▸ **POLECENIE**: Skopiuj bez żadnych zmian fragment tekstu o kłótni Michała z Maksem od „Michał ma serdecznie” do „on, albo Maks!”.

▸ **WYBRANY TEKST**:
============================================================

Michał ma serdecznie dosyć „współpracy” z Maksem! Daniel ze swoim kumplem odpalają własny portal. Igor się załamał - czy Magda wyrwie go z marazmu?
Maks spotyka na Wspólnej Michała. Mężczyźni zaczynają przerzucać się złośliwościami. Brzozowski irytuje się, gdy bratanek po raz kolejny za wzór przywołuje postać swojego ojca. Maks nie zostawia na stryju suchej nitki. Uświadamia mu, w jak głupi sposób zmarnotrawił swój dorobek i pozbawił rodzinę środków do życia. Michał idzie prosto do Andrzeja i z ogromnym oburzeniem opowiada o scysji z ich bratankiem. Jest w szoku, kiedy Andrzej mówi mu, że powinni jeszcze raz przyjrzeć się propozycji Maksa. Zamiast wysłuchać argumentów brata, zaczyna krzyczeć i odgrażać się. Daje Andrzejowi ultimatum - albo on, albo Maks!
Andrzej wzywa bratanka do siebie. Tłumaczy mu, że w Bud-Maksie najważniejszy jest szacunek i dobre relacje rodzinne. Maks wyjaśnia, że to Michał zaczął dzisiejszą kłótnię i mało przejmował się tym, o czym mówi stryj. Zapewnia jednak, że będzie trzymał nerwy na wodzy i zrobi wszystko co w jego mocy, aby ponownie nie dopuścić do takiej sytuacji.

============================================================

▸ **DOSTARCZONE DANE**:
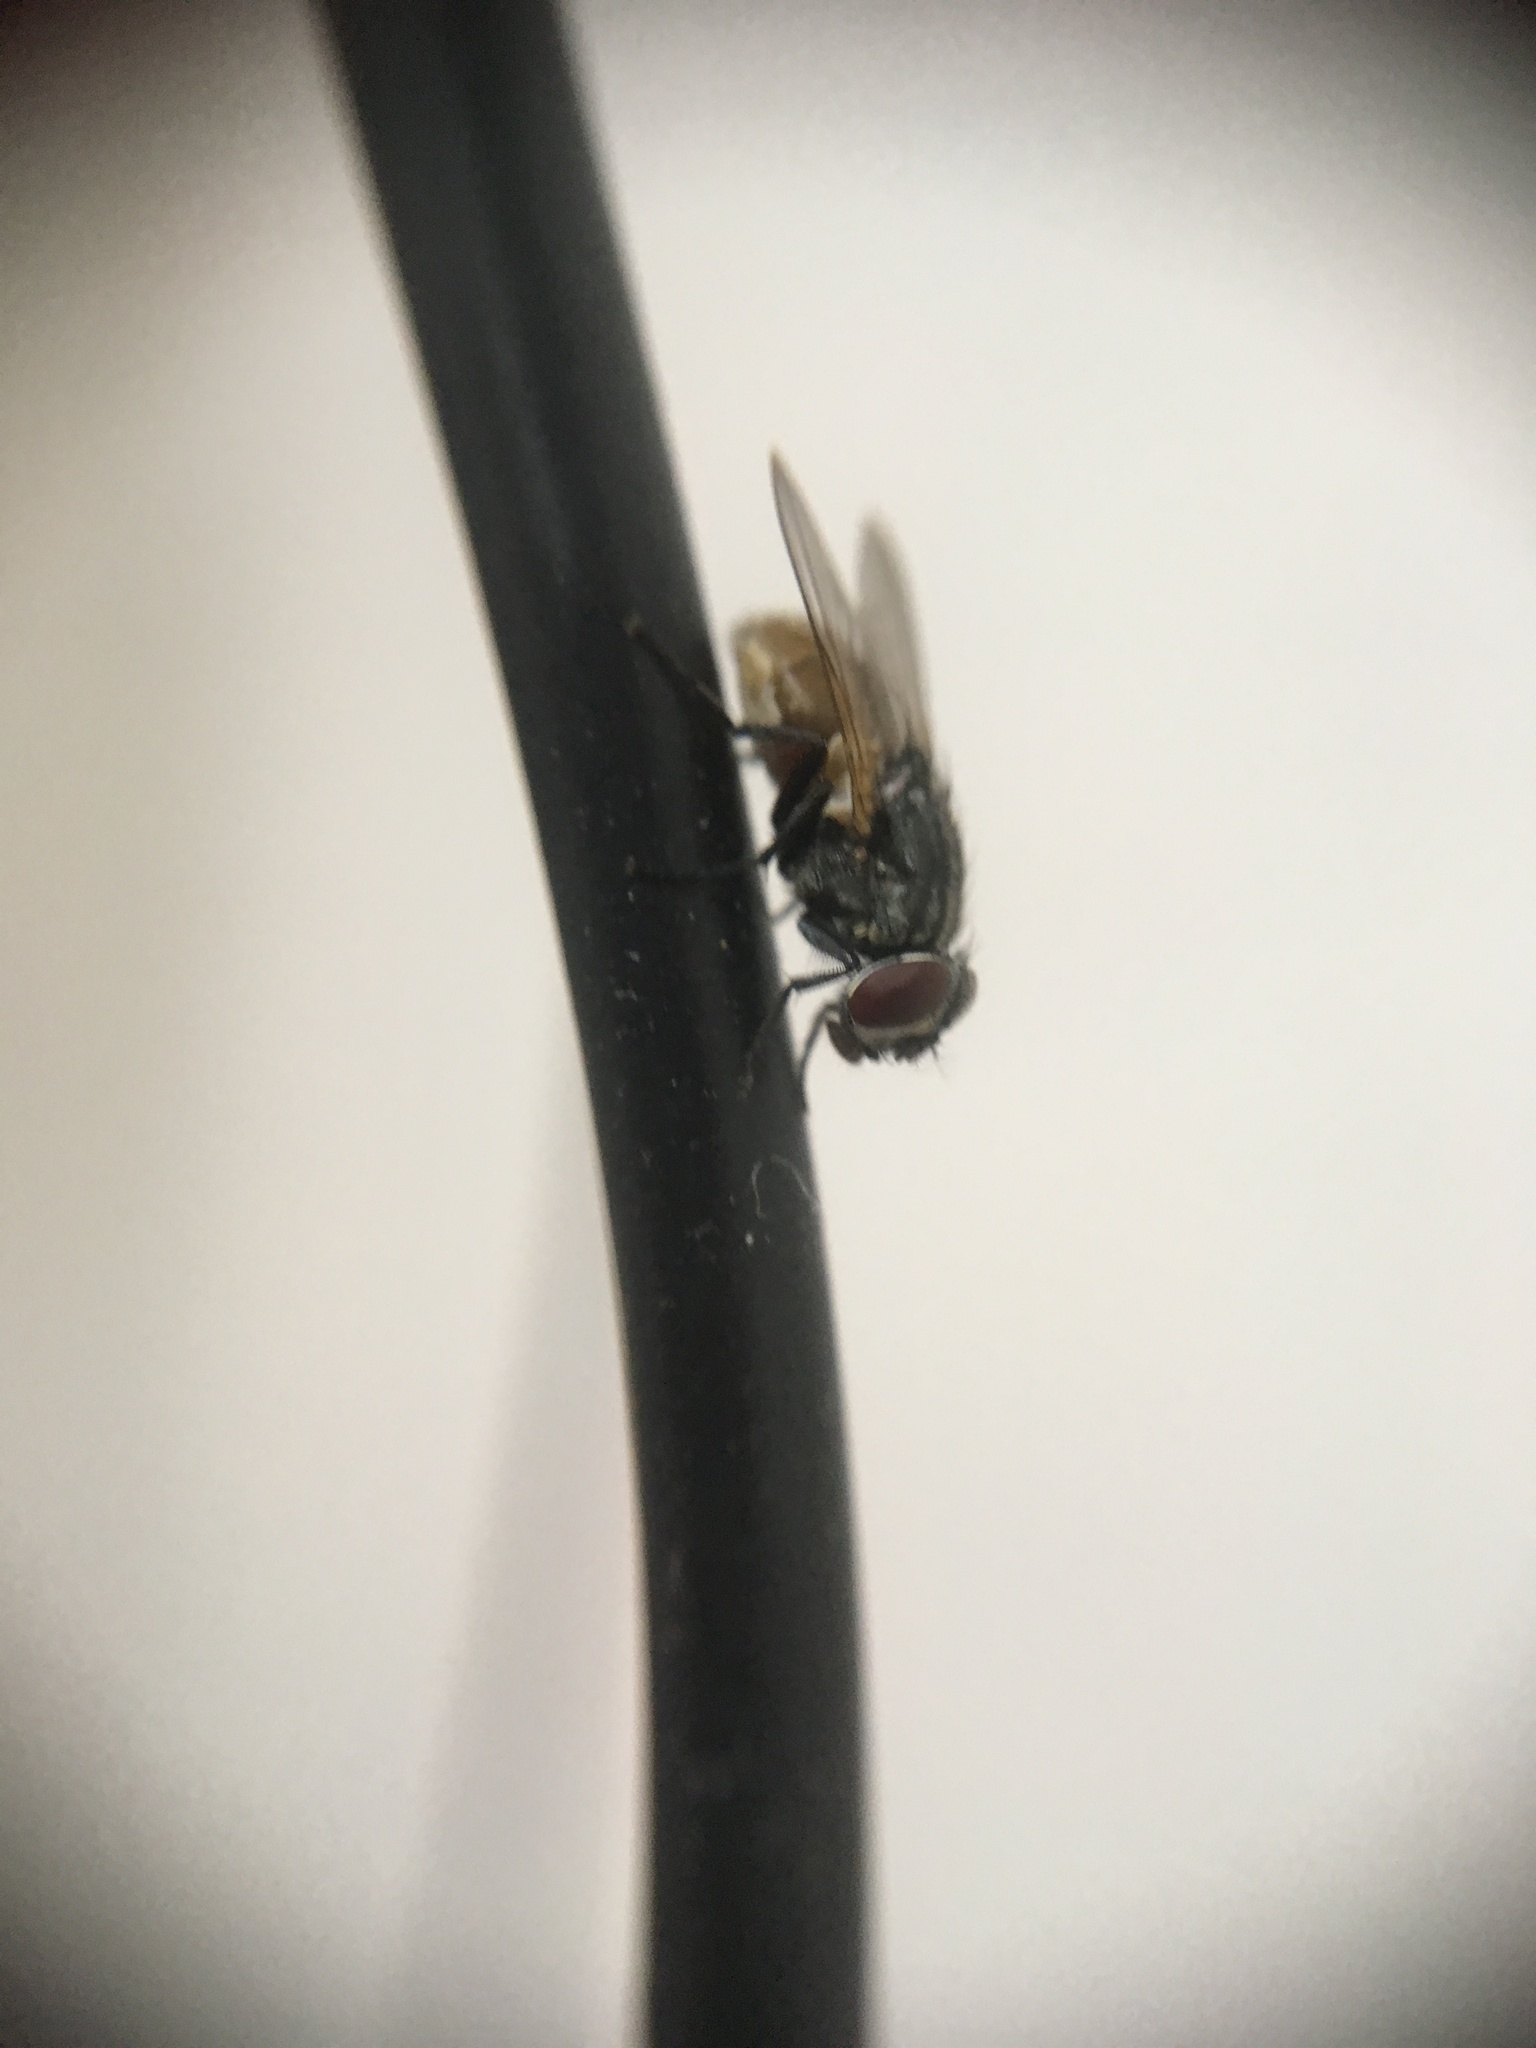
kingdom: Animalia
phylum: Arthropoda
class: Insecta
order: Diptera
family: Muscidae
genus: Musca
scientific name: Musca domestica
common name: House fly
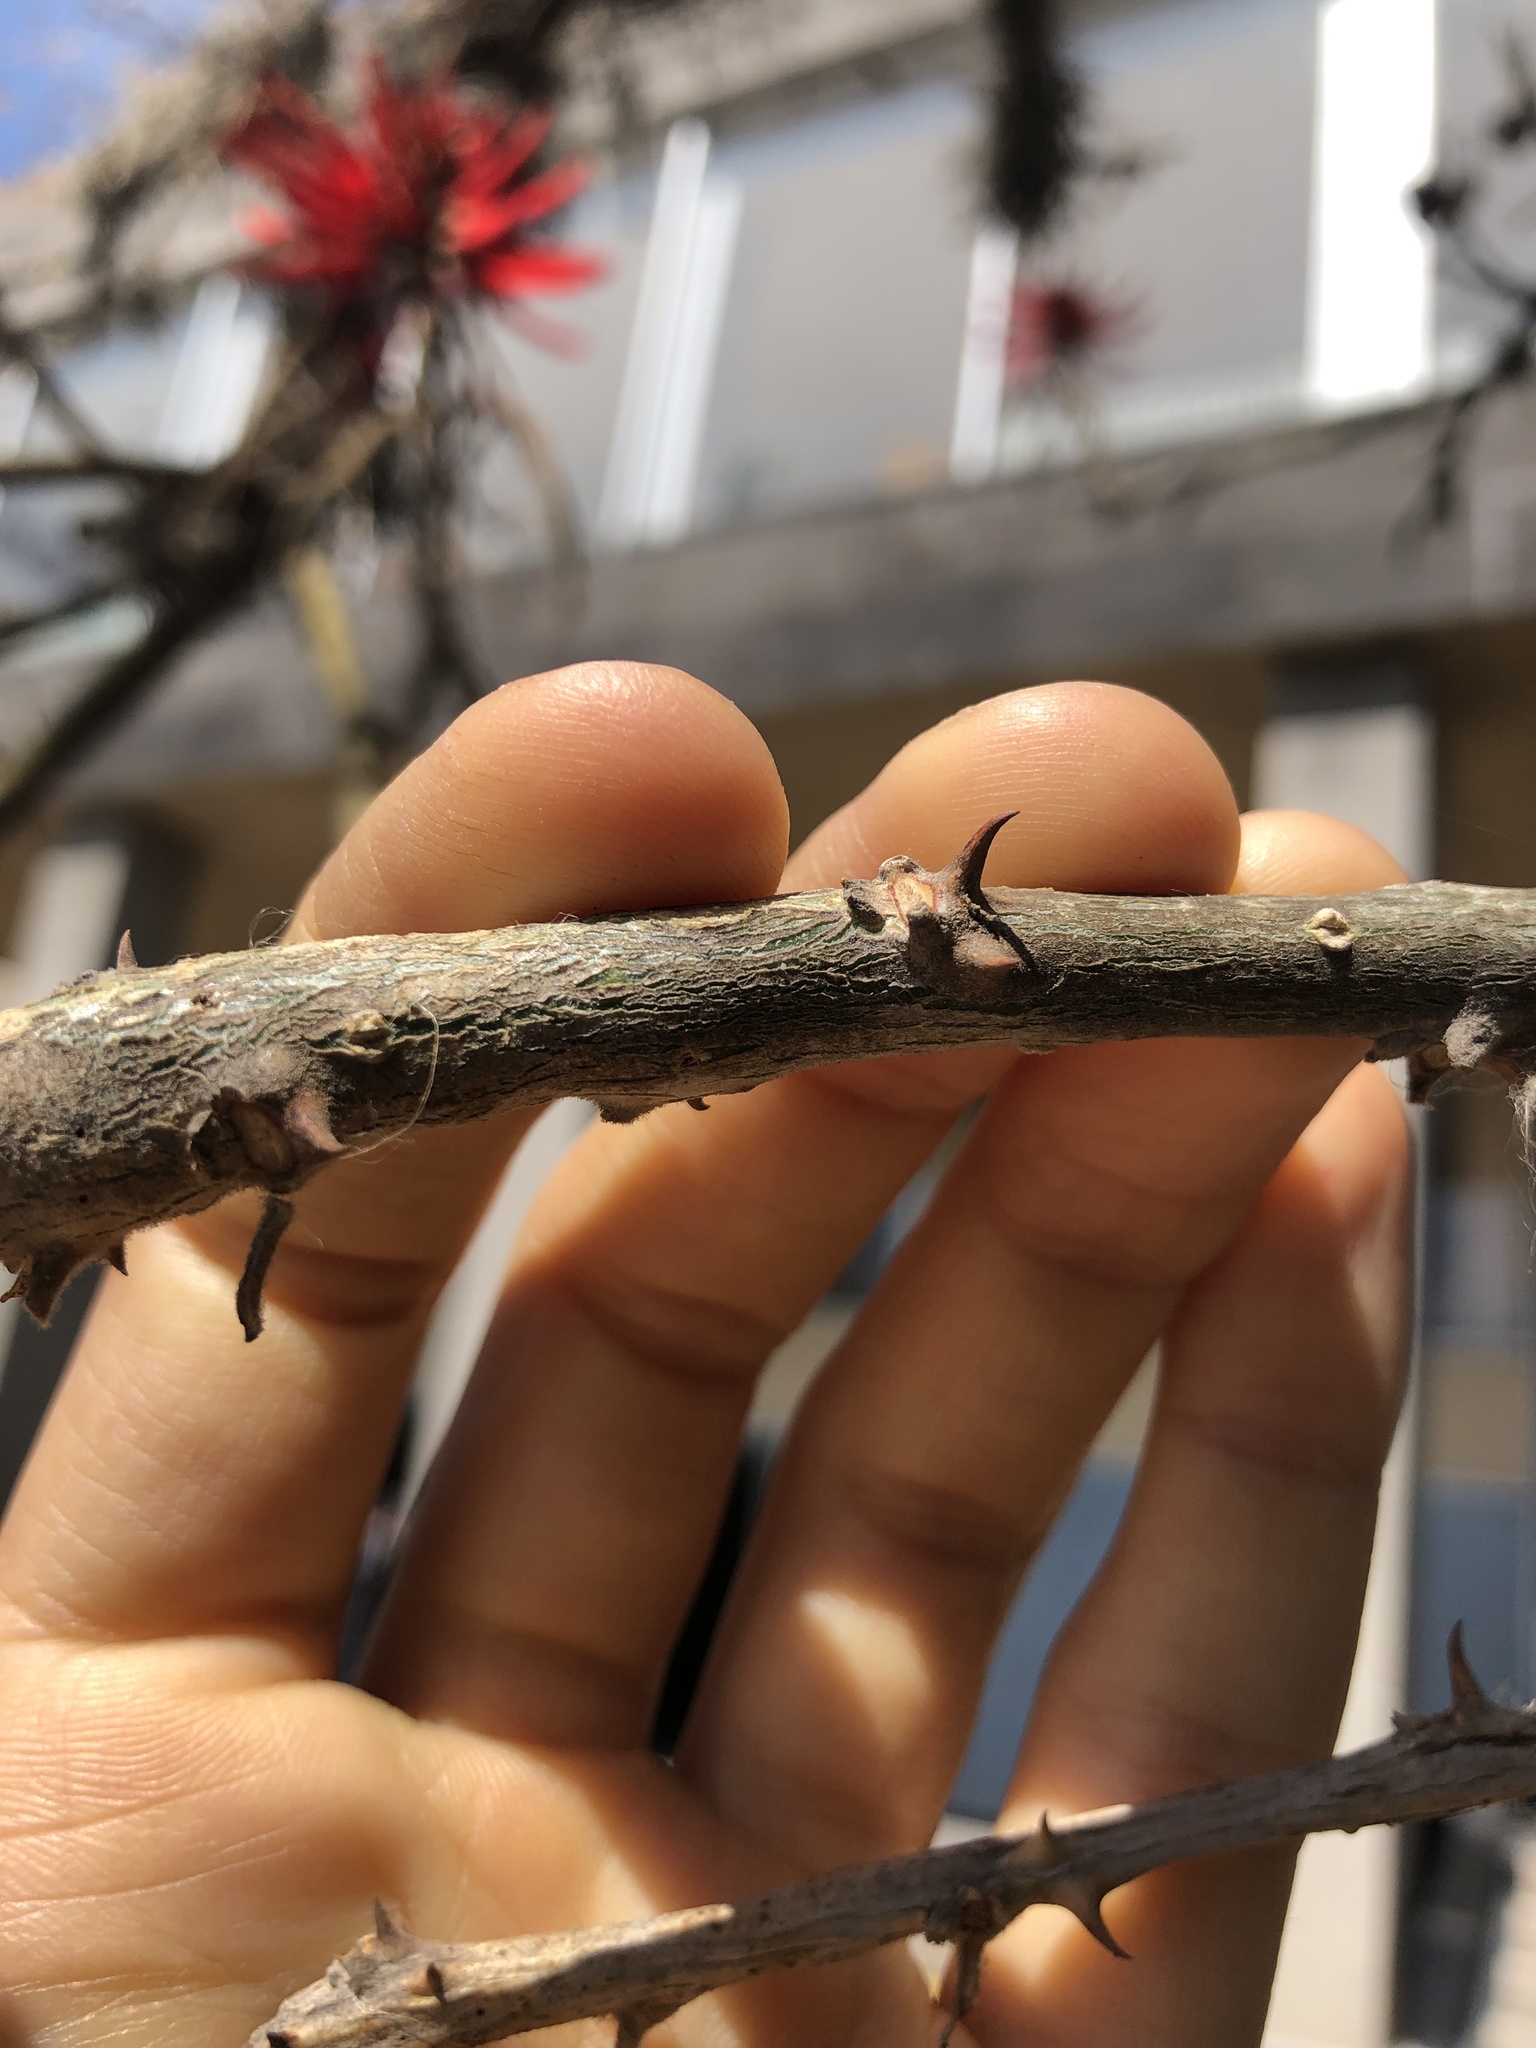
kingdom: Plantae
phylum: Tracheophyta
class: Magnoliopsida
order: Fabales
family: Fabaceae
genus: Erythrina
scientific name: Erythrina americana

============================================================

▸ **ROZWIĄZANIE ZADANIA**:
Michał ma serdecznie dosyć „współpracy” z Maksem! Daniel ze swoim kumplem odpalają własny portal. Igor się załamał - czy Magda wyrwie go z marazmu?
Maks spotyka na Wspólnej Michała. Mężczyźni zaczynają przerzucać się złośliwościami. Brzozowski irytuje się, gdy bratanek po raz kolejny za wzór przywołuje postać swojego ojca. Maks nie zostawia na stryju suchej nitki. Uświadamia mu, w jak głupi sposób zmarnotrawił swój dorobek i pozbawił rodzinę środków do życia. Michał idzie prosto do Andrzeja i z ogromnym oburzeniem opowiada o scysji z ich bratankiem. Jest w szoku, kiedy Andrzej mówi mu, że powinni jeszcze raz przyjrzeć się propozycji Maksa. Zamiast wysłuchać argumentów brata, zaczyna krzyczeć i odgrażać się. Daje Andrzejowi ultimatum - albo on, albo Maks!